### Page excerpt
__________________________________________________

9. CAPITAL ALLOWANCES AND FIXTURES

Finance Act 2012 included provisions that will have significant implications for claiming capital allowances on fixtures. Fixtures qualifying for plant or machinery allowances are most likely to consist of integral features, though there may be other items which are not integral features but are legally regarded as fixtures. The new rules only apply to second hand fixtures – i.e. those that have been owned by someone prior to the current owner.

9.1 Period before 1/6 April 2012

The current system applies so that there is no requirement to pool expenditure or agree disposal/acquisition values between the parties to a property transaction. However a purchaser seeking to claim allowances will need to verify whether any previous owner has claimed capital allowances, and if so what disposal value the most recent past owner was required to bring into account (s185). If no claim has previously been made, then an apportionment of purchase price using a just and reasonable apportionment (s562) is required to determine qualifying expenditure. If there was a previous owner who was required to bring in a disposal value (which cannot exceed that owner's original cost) any claim for allowances cannot exceed the disposal value of the most recent previous owner required to bring a disposal value into account. However, if no previous owner has claimed since before 24 July 1996, then a full apportionment of acquisition price can be applied, regardless of original cost, and whether or not an owner prior to 24 July 1996 claimed capital allowances on those fixtures.

If the vendor has owned the building since before 1/6 April 2008, they will not have been able to claim integral features. Thus this is new expenditure for any acquirer, and expenditure will be an apportionment of the purchase price (using the procedure in s562).

This disposal value for fixtures in different circumstances is set out in the table at s196(1). Where the vendor (who has claimed allowances) disposes of the qualifying interest in land, the usual disposal value will be according to item 1 – that part of the sale price treated as qualifying expenditure by the purchaser. s62 limits this to the maximum of the vendor's acquisition cost. However, where the purchaser and vendor have not agreed what that disposal value is, the vendor is always open to a potential adjustment of their tax return if the purchaser includes a higher value (but not exceeding the vendor's original cost) than the vendor accounted for, and the higher value can agreed as a just and reasonable apportionment. If HMRC discovered the higher value after the enquiry period for the tax return is closed, its ability to make a discovery would depend on the level of disclosure of the disposal event in the submitted tax return, and its willingness to pursue a discovery might be influenced by the significance of any potential adjustment. Provided the vendor has not been careless in submitting the return, then for a company an enquiry can only be raised within four years of the end of the accounting period if there was insufficient disclosure of the disposal terms in the tax return. This time limit rises to six years in the case of careless behaviour and twenty years in the case of deliberate misstatement.

__________________________________________________

### Provided information
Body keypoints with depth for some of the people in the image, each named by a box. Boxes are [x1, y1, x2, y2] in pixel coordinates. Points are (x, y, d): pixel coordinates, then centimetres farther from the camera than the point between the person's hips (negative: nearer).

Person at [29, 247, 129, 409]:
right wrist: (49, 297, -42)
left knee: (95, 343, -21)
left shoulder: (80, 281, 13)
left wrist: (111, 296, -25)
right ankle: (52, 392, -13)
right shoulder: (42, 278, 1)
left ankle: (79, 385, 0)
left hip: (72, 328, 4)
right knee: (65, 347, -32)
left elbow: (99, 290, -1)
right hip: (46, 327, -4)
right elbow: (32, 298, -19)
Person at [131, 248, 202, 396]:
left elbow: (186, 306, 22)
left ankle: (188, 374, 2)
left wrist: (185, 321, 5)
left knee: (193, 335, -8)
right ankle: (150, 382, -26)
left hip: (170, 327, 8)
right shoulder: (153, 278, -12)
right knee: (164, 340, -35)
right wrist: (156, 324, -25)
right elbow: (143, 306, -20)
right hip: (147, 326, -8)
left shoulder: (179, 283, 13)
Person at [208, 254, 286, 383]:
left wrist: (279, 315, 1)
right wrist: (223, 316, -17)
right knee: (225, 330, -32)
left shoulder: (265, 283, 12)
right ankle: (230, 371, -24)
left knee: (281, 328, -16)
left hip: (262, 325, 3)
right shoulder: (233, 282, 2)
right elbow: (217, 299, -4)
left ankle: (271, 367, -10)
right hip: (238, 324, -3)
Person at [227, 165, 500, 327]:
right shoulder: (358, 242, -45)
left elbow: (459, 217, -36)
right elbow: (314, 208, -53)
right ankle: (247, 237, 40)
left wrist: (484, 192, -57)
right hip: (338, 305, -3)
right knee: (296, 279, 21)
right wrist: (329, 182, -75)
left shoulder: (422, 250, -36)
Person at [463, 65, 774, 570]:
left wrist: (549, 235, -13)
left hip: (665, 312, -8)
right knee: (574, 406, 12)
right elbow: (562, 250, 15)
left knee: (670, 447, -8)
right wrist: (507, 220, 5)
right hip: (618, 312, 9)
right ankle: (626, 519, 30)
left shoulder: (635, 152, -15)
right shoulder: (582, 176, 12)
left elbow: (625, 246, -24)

__________________________________________________

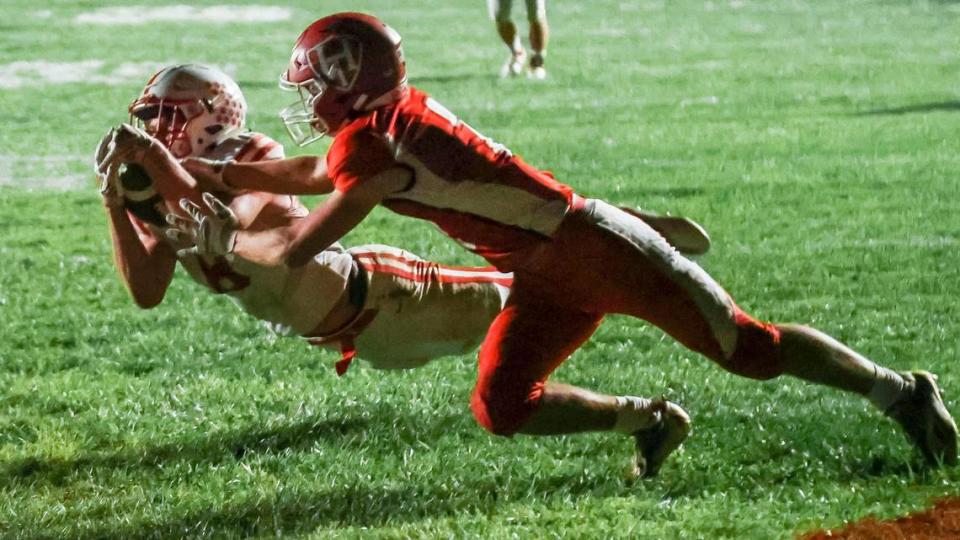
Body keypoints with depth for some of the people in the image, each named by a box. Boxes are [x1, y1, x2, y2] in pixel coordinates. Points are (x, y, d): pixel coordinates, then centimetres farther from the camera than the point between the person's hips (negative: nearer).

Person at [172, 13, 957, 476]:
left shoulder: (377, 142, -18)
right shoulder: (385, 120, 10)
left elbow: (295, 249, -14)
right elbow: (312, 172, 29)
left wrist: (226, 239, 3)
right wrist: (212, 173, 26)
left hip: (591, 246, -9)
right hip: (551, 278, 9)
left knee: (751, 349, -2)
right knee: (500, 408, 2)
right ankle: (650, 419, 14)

__________________________________________________

According to the capital allowances excerpt, why is the expenditure new for any acquirer when the vendor has owned the building since before 1/6 April 2008? Answer in one to three sentences. The listing is drawn from a separate source that has no connection to the capital allowances excerpt.

### Written response
A vendor who has owned the building since before 1/6 April 2008 will not have been able to claim allowances on integral features. The expenditure is therefore new for any acquirer, and it is determined by apportioning the purchase price under the procedure in s562.